Input for this task Block Start
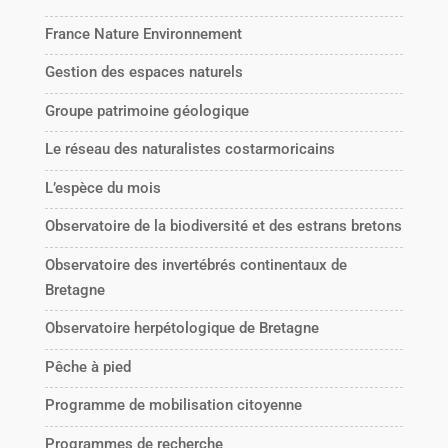
France Nature Environnement
Gestion des espaces naturels
Groupe patrimoine géologique
Le réseau des naturalistes costarmoricains
L’espèce du mois
Observatoire de la biodiversité et des estrans bretons
Observatoire des invertébrés continentaux de
Bretagne
Observatoire herpétologique de Bretagne
Pêche à pied
Programme de mobilisation citoyenne
Programmes de recherche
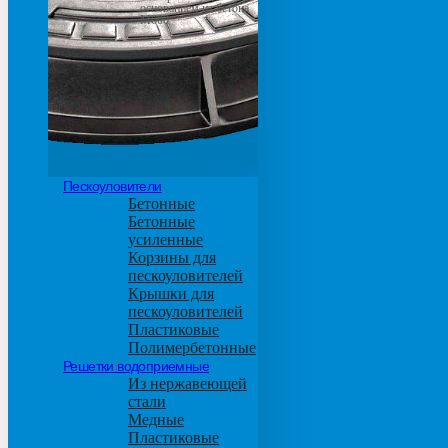
основанием из бетона
М600
Пескоуловители
Бетонные
Бетонные
усиленные
Корзины для
пескоуловителей
Крышки для
пескоуловителей
Пластиковые
Полимербетонные
Решетки водоприемные
Из нержавеющей
стали
Медные
Пластиковые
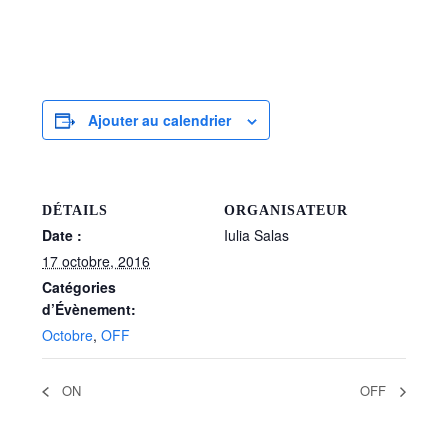
–
Ajouter au calendrier
DÉTAILS
ORGANISATEUR
Date :
Iulia Salas
17 octobre, 2016
Catégories
d’Évènement:
Octobre
,
OFF
ON
OFF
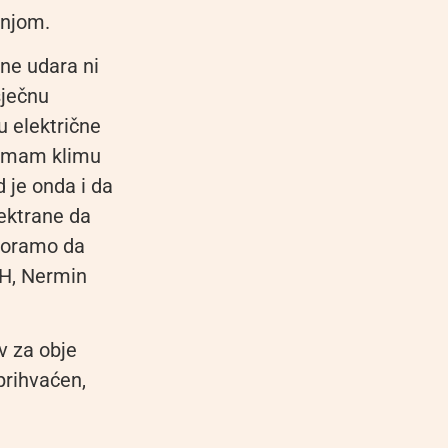
šnjom.
 ne udara ni
sječnu
u električne
a imam klimu
d je onda i da
lektrane da
 moramo da
iH, Nermin
iv za obje
prihvaćen,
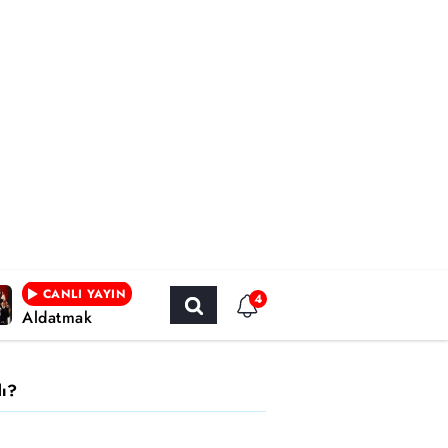
CANLI YAYIN
4
Aldatmak
dı?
Input for this task Block End
| To do |
Write out again, word for word, only the lines from the one with "Решетки водоприемные" through the last line of the material, and omit each picture.

| Written response |
Решетки водоприемные
Из нержавеющей
стали
Медные
Пластиковые
–
Ajouter au calendrier
DÉTAILS
ORGANISATEUR
Date :
Iulia Salas
17 octobre, 2016
Catégories
d’Évènement:
Octobre
,
OFF
ON
OFF
šnjom.
 ne udara ni
sječnu
u električne
a imam klimu
d je onda i da
lektrane da
 moramo da
iH, Nermin
iv za obje
prihvaćen,
CANLI YAYIN
4
Aldatmak
dı?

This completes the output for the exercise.